The basis for all Swedish forestry operations is to create long-lasting products from wood | Jonathan Nackstrand/AFP via Getty Images

The biomass also emits carbon dioxide when it’s burned to create heat and electricity. Either way, it’s the same carbon dioxide that leaves this biomass. It is, therefore, efficient and sustainable to use this biomass for energy, when it makes its way through our heating plants. 

Regarding this process, there have been concerns about forest biodiversity. But it’s important to note that these concerns aren’t applicable to dry residues from felling, such as branches, treetops and very small trees. To settle, insects and beetles want larger logs that can collect liquid and rot slowly. And the forestry industry has long taken this into account, leaving behind high stumps when felling, which are then allowed to slowly rot and become home to insects and fungi. 

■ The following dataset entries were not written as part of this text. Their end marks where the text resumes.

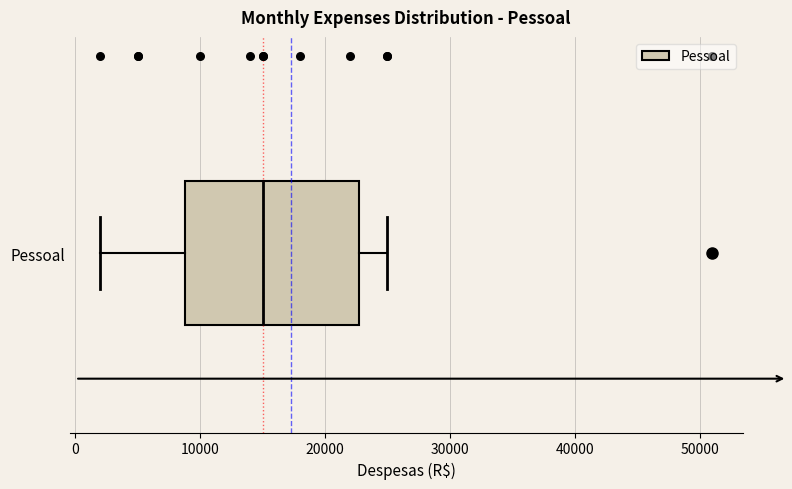

Where does the median line of the box for Pessoal sit on the x-axis? The values are not printed on the chart, so give them approximately, as read against the axis.

15000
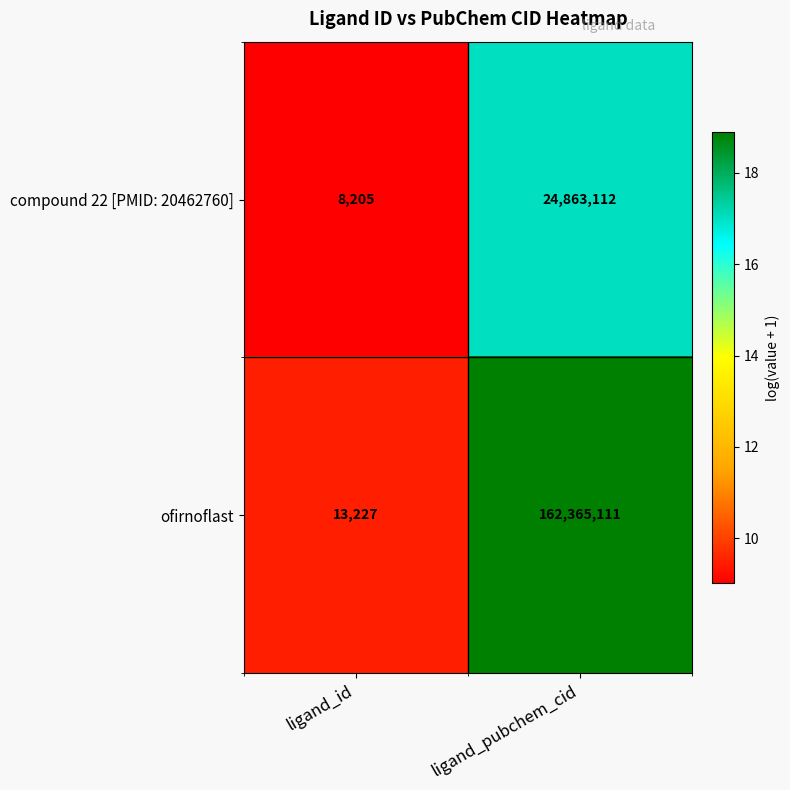

What is the approximate value of ofirnoflast at ligand_id, to the nearest 50?

13250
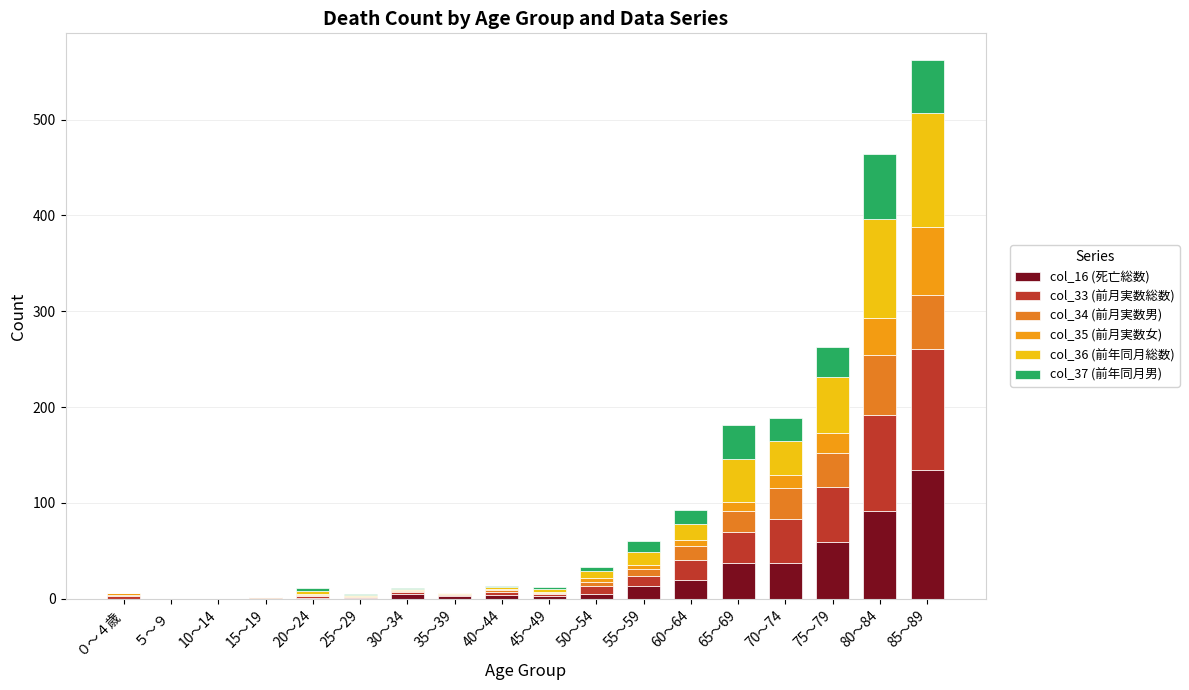

Does the chart contain stacked bars?

Yes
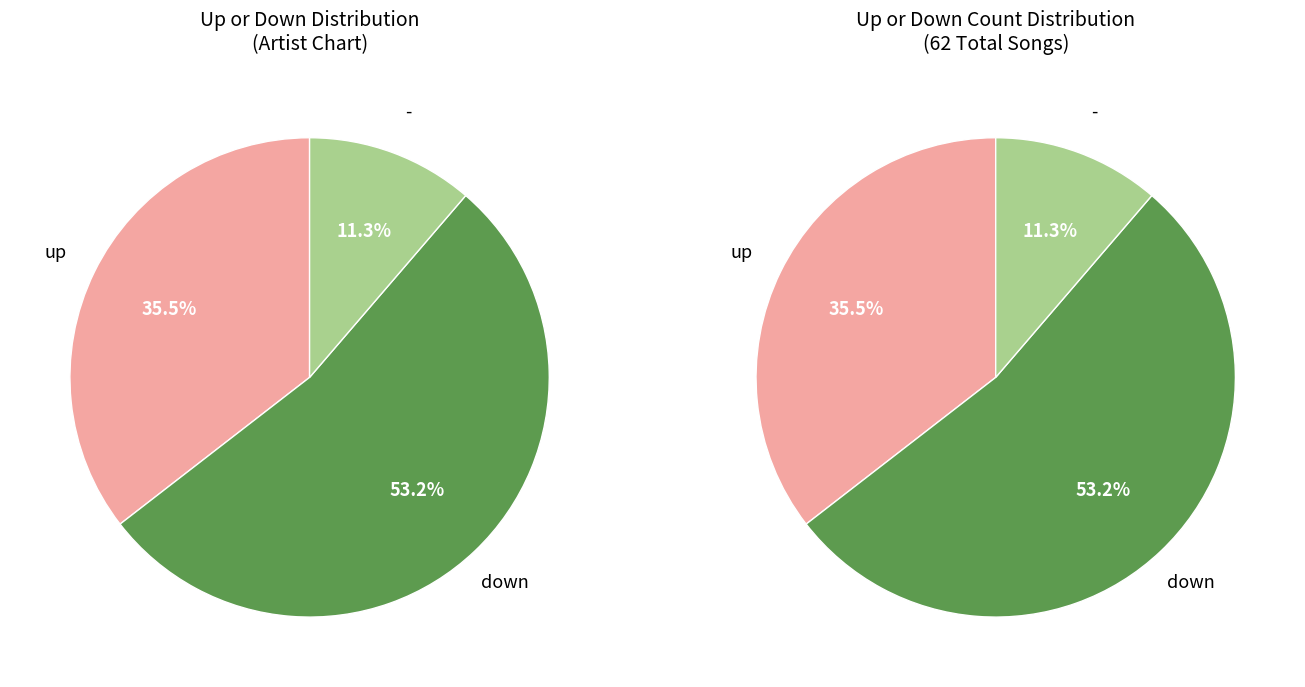

Is the sum of down and up greater than half?

Yes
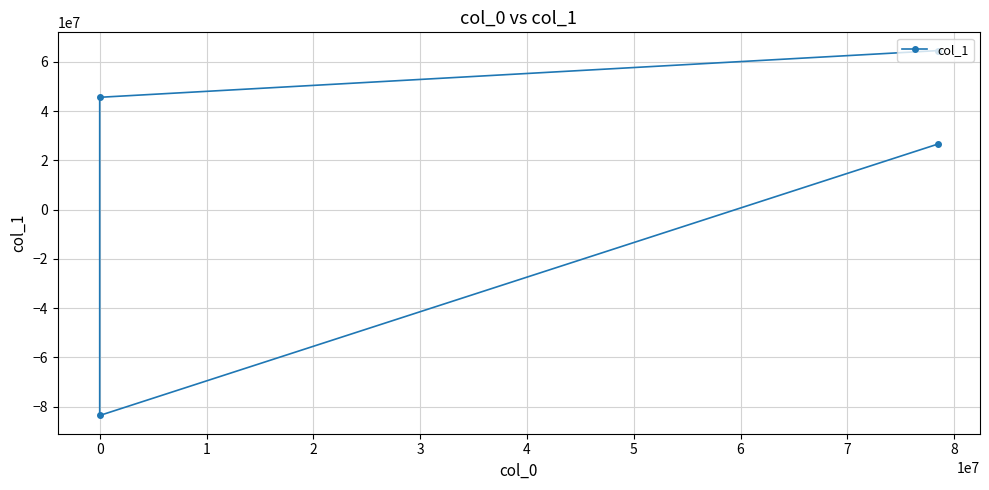

Does the chart display data point markers on the line(s)?

Yes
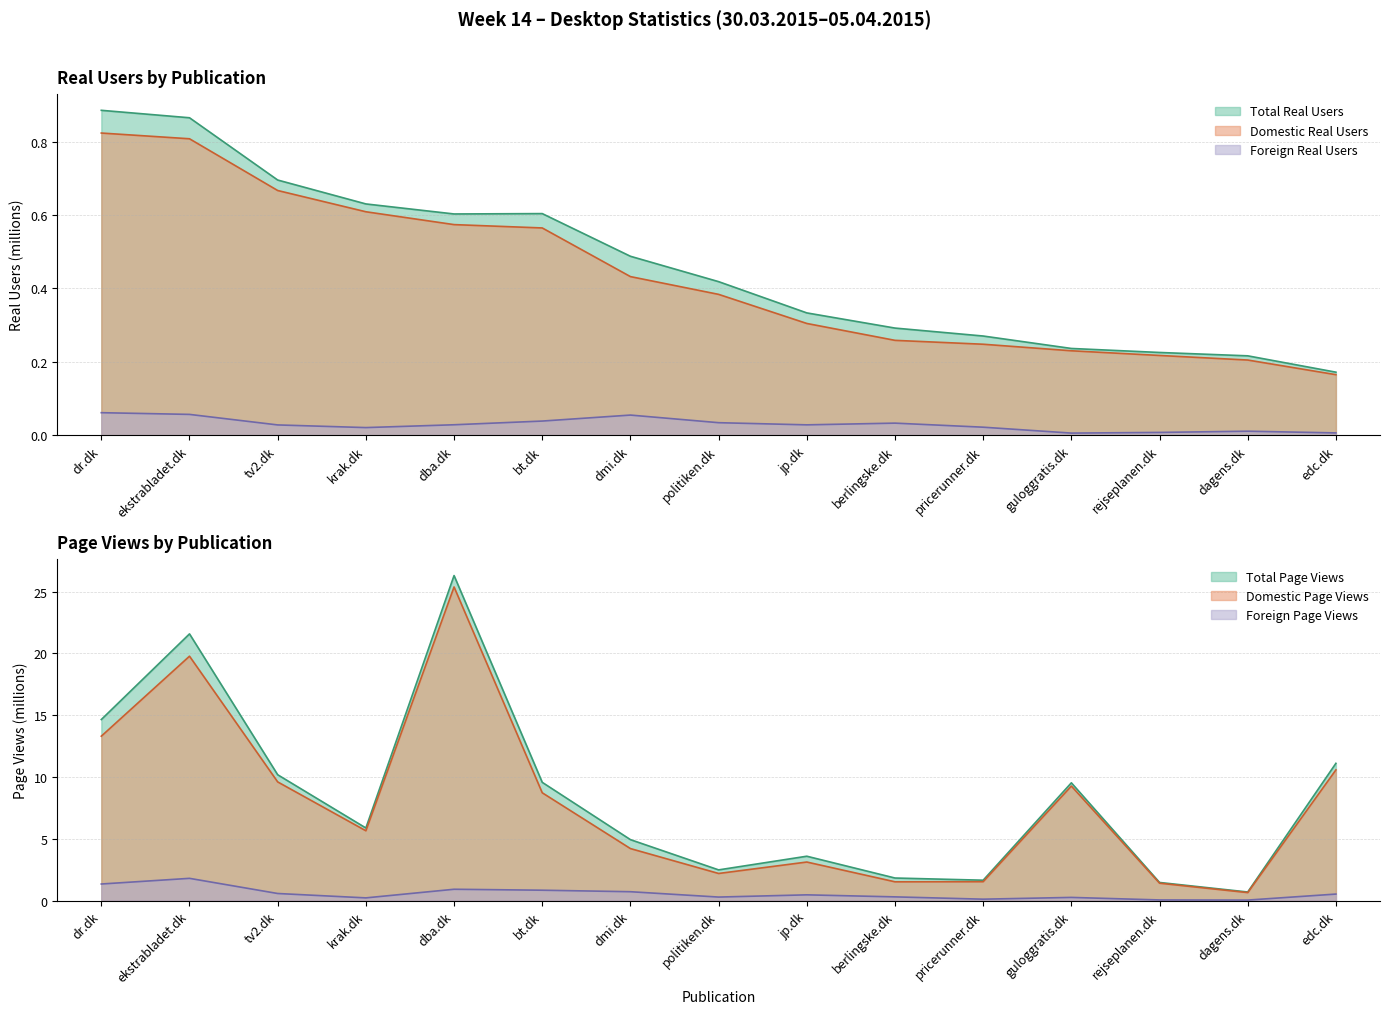

Which series has the largest total across all categories?

Total Page Views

There have also been concerns about the forest soil losing nutrients when branches and tops are removed. But nutrition isn’t in the branches — it’s in the needles, which dry and fall off before this biomass leaves the forest. 

So, when voting on RED III, we ask Parliament members to think of us in the EU’s Arctic region, and we ask that you completely remove the artificial division between primary and secondary biomass. 

According to that division, only secondary biomass from side streams from industry — such as sawdust and bark — may be used for heat energy and be called sustainable.  

For us, the effects of this could be detrimental. The effect may be that no one dares invest in facilities for energy from wood chips and by-products from forests, as they’ll be labeled unsustainable. And it would increase the general energy shortage and fossil energy dependency we’re currently experiencing in the EU. 

Residual products from our forestry are, in our view, as sustainable as the forests they come from. Here in the Arctic region, we live with nature, and nature warms us — it’s not about oil and gas. 

We want legislation that works for us.